Een ARO-cluster maken en vooraf geconfigureerde NSG's bijwerken

  1. Het cluster maken.

    az aro create \
    --resource-group BASE_RESOURCE_GROUP_NAME \
    --name CLUSTER_NAME \
    --vnet VNET_NAME \
    --master-subnet MASTER_SUBNET_NAME \
    --worker-subnet WORKER_SUBNET_NAME \
    --client-id CLUSTER_SERVICE_PRINCIPAL_ID \
    --client-secret CLUSTER_SERVICE_PRINCIPAL_SECRET \
    --enable-preconfigured-nsg
    
  2. Werk de vooraf geconfigureerde NSG's bij met regels op basis van uw vereisten, terwijl u ook rekening houdt met de punten die worden vermeld in Mogelijkheden en beperkingen.
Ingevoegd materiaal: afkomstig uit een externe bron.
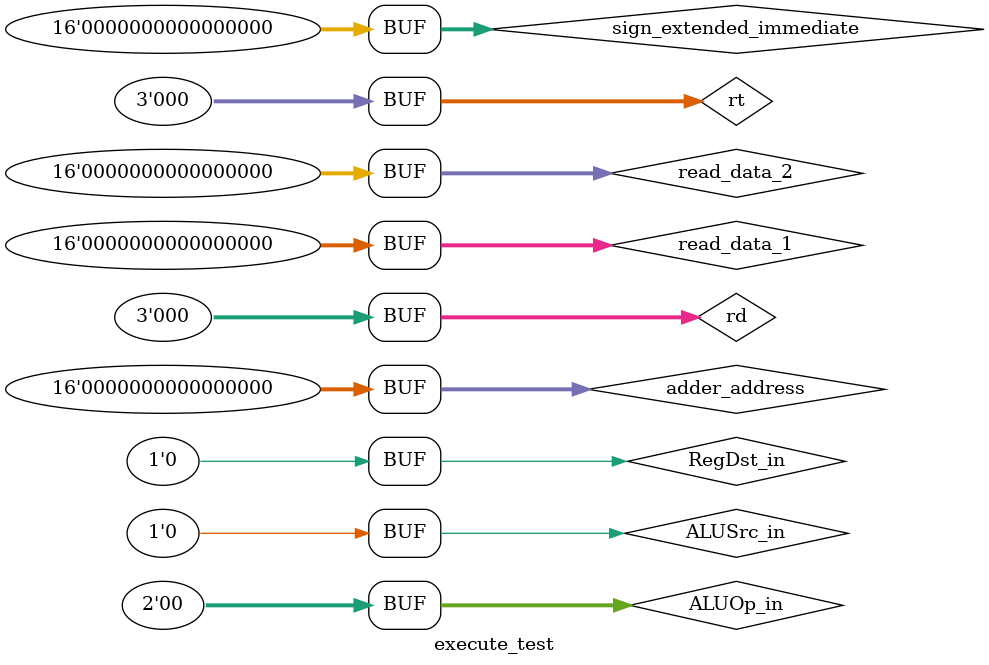
<source format=v>
`timescale 1ns / 1ps


module execute_test;

	// Inputs
	reg [15:0] adder_address;
	reg [15:0] read_data_1;
	reg [15:0] read_data_2;
	reg [15:0] sign_extended_immediate;
	reg [2:0] rt;
	reg [2:0] rd;
	reg RegDst_in;
	reg ALUSrc_in;
	reg [1:0] ALUOp_in;

	// Outputs
	wire [15:0] ALU_Result;
	wire [15:0] adder_result;
	wire Zero;
	wire [2:0] mux_rd_rt_out;

	// Instantiate the Unit Under Test (UUT)
	Execute uut (
		.adder_address(adder_address), 
		.read_data_1(read_data_1), 
		.read_data_2(read_data_2), 
		.sign_extended_immediate(sign_extended_immediate), 
		.rt(rt), 
		.rd(rd), 
		.RegDst_in(RegDst_in), 
		.ALUSrc_in(ALUSrc_in), 
		.ALUOp_in(ALUOp_in), 
		.ALU_Result(ALU_Result), 
		.adder_result(adder_result), 
		.Zero(Zero), 
		.mux_rd_rt_out(mux_rd_rt_out)
	);

	initial begin
		// Initialize Inputs
		adder_address = 0;
		read_data_1 = 0;
		read_data_2 = 0;
		sign_extended_immediate = 0;
		rt = 0;
		rd = 0;
		RegDst_in = 0;
		ALUSrc_in = 0;
		ALUOp_in = 0;

		// Wait 100 ns for global reset to finish
		#100;
        
		// Add stimulus here

	end
      
endmodule


</source>
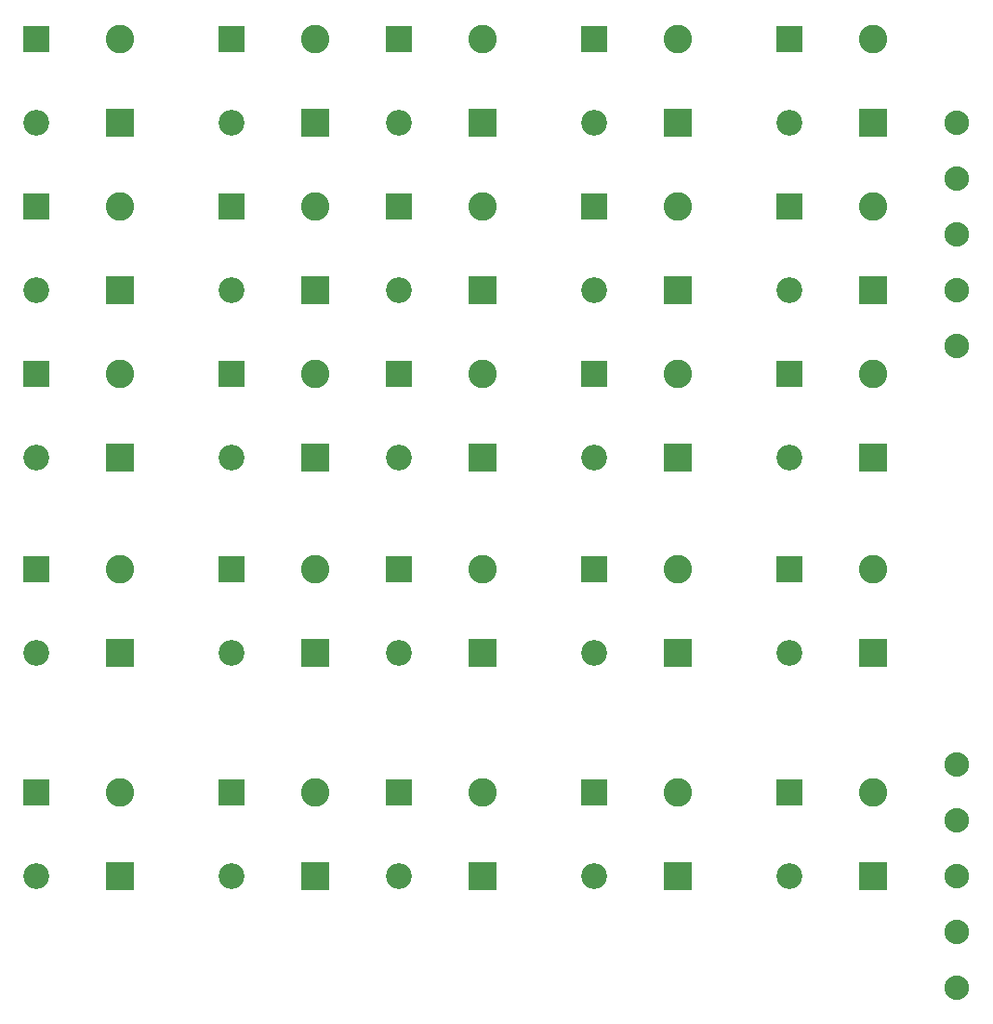
<source format=gts>
G04 MADE WITH FRITZING*
G04 WWW.FRITZING.ORG*
G04 DOUBLE SIDED*
G04 HOLES PLATED*
G04 CONTOUR ON CENTER OF CONTOUR VECTOR*
%ASAXBY*%
%FSLAX23Y23*%
%MOIN*%
%OFA0B0*%
%SFA1.0B1.0*%
%ADD10C,0.102000*%
%ADD11C,0.088000*%
%ADD12C,0.092000*%
%ADD13R,0.102000X0.102000*%
%ADD14R,0.092000X0.092000*%
%LNMASK1*%
G90*
G70*
G54D10*
X457Y555D03*
X457Y855D03*
X457Y1355D03*
X457Y1655D03*
X457Y2055D03*
X457Y2355D03*
X457Y2655D03*
X457Y2955D03*
X457Y3255D03*
X457Y3555D03*
X1157Y555D03*
X1157Y855D03*
X1157Y1355D03*
X1157Y1655D03*
X1157Y2055D03*
X1157Y2355D03*
X1157Y2655D03*
X1157Y2955D03*
X1157Y3255D03*
X1157Y3555D03*
X1757Y555D03*
X1757Y855D03*
X1757Y1355D03*
X1757Y1655D03*
X1757Y2055D03*
X1757Y2355D03*
X1757Y2655D03*
X1757Y2955D03*
X1757Y3255D03*
X1757Y3555D03*
X2457Y555D03*
X2457Y855D03*
X2457Y1355D03*
X2457Y1655D03*
X2457Y2055D03*
X2457Y2355D03*
X2457Y2655D03*
X2457Y2955D03*
X2457Y3255D03*
X2457Y3555D03*
X3157Y555D03*
X3157Y855D03*
X3157Y1355D03*
X3157Y1655D03*
X3157Y2055D03*
X3157Y2355D03*
X3157Y2655D03*
X3157Y2955D03*
X3157Y3255D03*
X3157Y3555D03*
G54D11*
X3457Y2455D03*
X3457Y2655D03*
X3457Y2855D03*
X3457Y3055D03*
X3457Y3255D03*
X3457Y155D03*
X3457Y355D03*
X3457Y555D03*
X3457Y755D03*
X3457Y955D03*
G54D12*
X2857Y853D03*
X2857Y555D03*
X2857Y1653D03*
X2857Y1355D03*
X2857Y2353D03*
X2857Y2055D03*
X2857Y2953D03*
X2857Y2655D03*
X2857Y3553D03*
X2857Y3255D03*
X2157Y853D03*
X2157Y555D03*
X2157Y1653D03*
X2157Y1355D03*
X2157Y2353D03*
X2157Y2055D03*
X2157Y2953D03*
X2157Y2655D03*
X2157Y3553D03*
X2157Y3255D03*
X1457Y853D03*
X1457Y555D03*
X1457Y1653D03*
X1457Y1355D03*
X1457Y2353D03*
X1457Y2055D03*
X1457Y2953D03*
X1457Y2655D03*
X1457Y3553D03*
X1457Y3255D03*
X857Y853D03*
X857Y555D03*
X857Y1653D03*
X857Y1355D03*
X857Y2353D03*
X857Y2055D03*
X857Y2953D03*
X857Y2655D03*
X857Y3553D03*
X857Y3255D03*
X157Y853D03*
X157Y555D03*
X157Y1653D03*
X157Y1355D03*
X157Y2353D03*
X157Y2055D03*
X157Y2953D03*
X157Y2655D03*
X157Y3553D03*
X157Y3255D03*
G54D13*
X457Y555D03*
X457Y1355D03*
X457Y2055D03*
X457Y2655D03*
X457Y3255D03*
X1157Y555D03*
X1157Y1355D03*
X1157Y2055D03*
X1157Y2655D03*
X1157Y3255D03*
X1757Y555D03*
X1757Y1355D03*
X1757Y2055D03*
X1757Y2655D03*
X1757Y3255D03*
X2457Y555D03*
X2457Y1355D03*
X2457Y2055D03*
X2457Y2655D03*
X2457Y3255D03*
X3157Y555D03*
X3157Y1355D03*
X3157Y2055D03*
X3157Y2655D03*
X3157Y3255D03*
G54D14*
X2857Y854D03*
X2857Y1654D03*
X2857Y2354D03*
X2857Y2954D03*
X2857Y3554D03*
X2157Y854D03*
X2157Y1654D03*
X2157Y2354D03*
X2157Y2954D03*
X2157Y3554D03*
X1457Y854D03*
X1457Y1654D03*
X1457Y2354D03*
X1457Y2954D03*
X1457Y3554D03*
X857Y854D03*
X857Y1654D03*
X857Y2354D03*
X857Y2954D03*
X857Y3554D03*
X157Y854D03*
X157Y1654D03*
X157Y2354D03*
X157Y2954D03*
X157Y3554D03*
G04 End of Mask1*
M02*
</source>
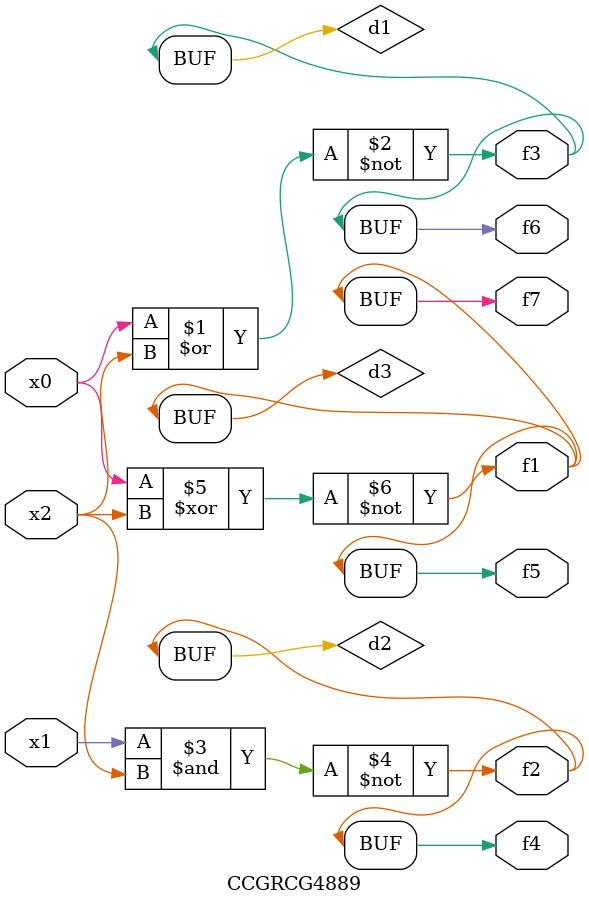
<source format=v>
module CCGRCG4889(
	input x0, x1, x2,
	output f1, f2, f3, f4, f5, f6, f7
);

	wire d1, d2, d3;

	nor (d1, x0, x2);
	nand (d2, x1, x2);
	xnor (d3, x0, x2);
	assign f1 = d3;
	assign f2 = d2;
	assign f3 = d1;
	assign f4 = d2;
	assign f5 = d3;
	assign f6 = d1;
	assign f7 = d3;
endmodule

</source>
    In het volgende voorbeeld ziet u de openbare load balancer van het cluster, zoals wordt weergegeven in de schermopname/CLI-uitvoer:

    Schermopname van de openbare load balancer van het cluster, zoals weergegeven met de uitvoer van de opdracht.

    $ oc get svc | grep tools
    tools LoadBalancer 172.30.182.7 20.141.176.3 80:30520/TCP 143m
    $ $ oc get svc -n openshift-ingress | grep Load
    router-default LoadBalancer 172.30.105.218 20.159.139.208 80:31157/TCP,443:31177/TCP 
    5d20
    

    Schermopname van beveiligingsregels voor binnenkomend en uitgaand verkeer.